Shella menjelaskan berdasarkan dokumen internal industri rokok yang dipublikasikan dalam studi Carpenter et al tahun 2005, perusahaan rokok secara sengaja memodifikasi produk mereka.
Modifikasi tersebut mencakup aroma, kadar nikotin, hingga sensasi hisapan yang lebih halus agar lebih mudah diterima oleh perempuan.
Ia juga menilai strategi tersebut berdampak pada kondisi ekonomi keluarga.
Shella mengatakan, “Data Badan Pusat Statistik secara konsisten menempatkan rokok sebagai pengeluaran terbesar kedua setelah beras di rumah tangga pra-sejahtera.

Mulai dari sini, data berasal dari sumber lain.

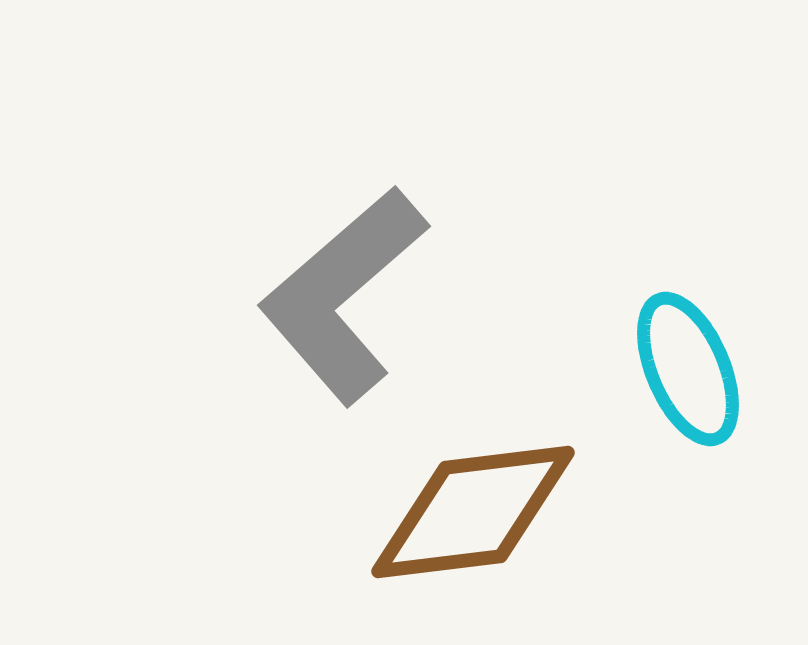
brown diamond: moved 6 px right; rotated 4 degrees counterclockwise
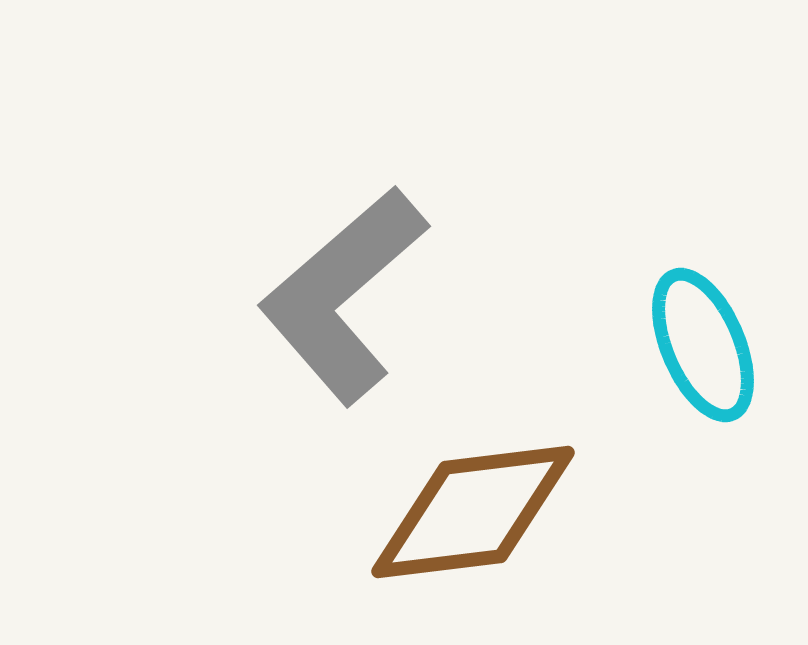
cyan ellipse: moved 15 px right, 24 px up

Ini angka yang menyakitkan karena artinya ada hak nutrisi keluarga yang dikorbankan.”
Ia menyebut satu dari dua laki-laki di Indonesia merupakan perokok sehingga banyak perempuan menjadi perokok pasif dan turut merasakan dampak kesehatan serta ekonomi dari konsumsi rokok.

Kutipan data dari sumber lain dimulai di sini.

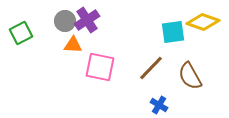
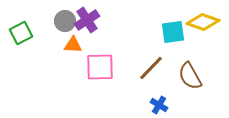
pink square: rotated 12 degrees counterclockwise
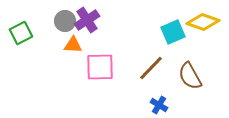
cyan square: rotated 15 degrees counterclockwise
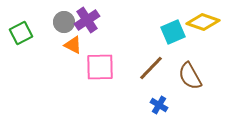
gray circle: moved 1 px left, 1 px down
orange triangle: rotated 24 degrees clockwise
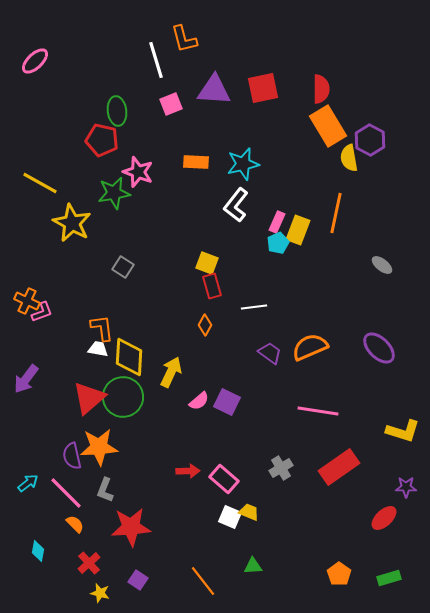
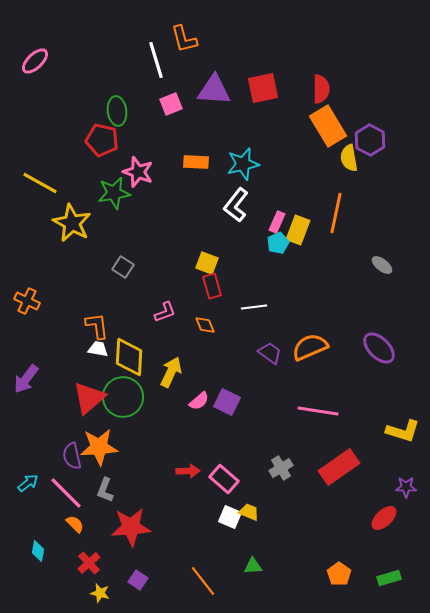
pink L-shape at (42, 312): moved 123 px right
orange diamond at (205, 325): rotated 50 degrees counterclockwise
orange L-shape at (102, 328): moved 5 px left, 2 px up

Regulasi Dinilai Belum Cukup Kuat
Tim Ahli Analisis Kebijakan IYCTC Tifany Khalisa menilai regulasi yang ada seharusnya mampu melawan strategi industri rokok yang menargetkan perempuan.
Ia mengatakan, “Secara kebijakan, kita memang punya PP 28/2024 Tentang Kesehatan, tapi kalau aturan turunannya masih memberi celah pada penggunaan rasa atau iklan yang mengaitkan rokok dengan gaya hidup modern perempuan, maka regulasi ini belum efektif melindungi perempuan dari taktik industri yang sudah sangat matang tersebut.”
Tifany juga menyoroti pentingnya instrumen fiskal dalam mengendalikan konsumsi rokok.
Ia mengatakan, “Kita harus ingat kalau menurut UU Cukai Tahun 2007, fungsi utama cukai itu untuk pengendalian konsumsi produk yang punya dampak negatif luas.”
Ia menilai kenaikan Cukai Hasil Tembakau perlu dilakukan secara signifikan agar harga rokok menjadi lebih mahal sehingga masyarakat terutama anak-anak dan kelompok prasejahtera tidak mudah mengaksesnya.
Menurutnya, dengan harga rokok yang lebih tinggi, pengeluaran rumah tangga dapat dialihkan untuk kebutuhan penting seperti pendidikan dan nutrisi keluarga.
Dampak Kesehatan bagi Perempuan
Edginne Nadia dari Center for Indonesian Medical Students Activities juga mengingatkan dampak biologis jika perempuan terus menjadi target industri rokok.
Ia mengatakan, “Secara medis, paparan zat kimia dalam rokok yang didesain halus justru memungkinkan racun masuk lebih dalam ke sistem pernapasan dan peredaran darah.”
Ia menjelaskan bagi perempuan dampaknya dapat berupa gangguan siklus menstruasi dan penurunan kesuburan.
Risiko lainnya termasuk meningkatnya potensi kanker serviks dan kanker payudara.
Selain itu rokok juga dapat mempengaruhi kesehatan reproduksi perempuan termasuk komplikasi kehamilan serta risiko bayi lahir dengan berat badan rendah.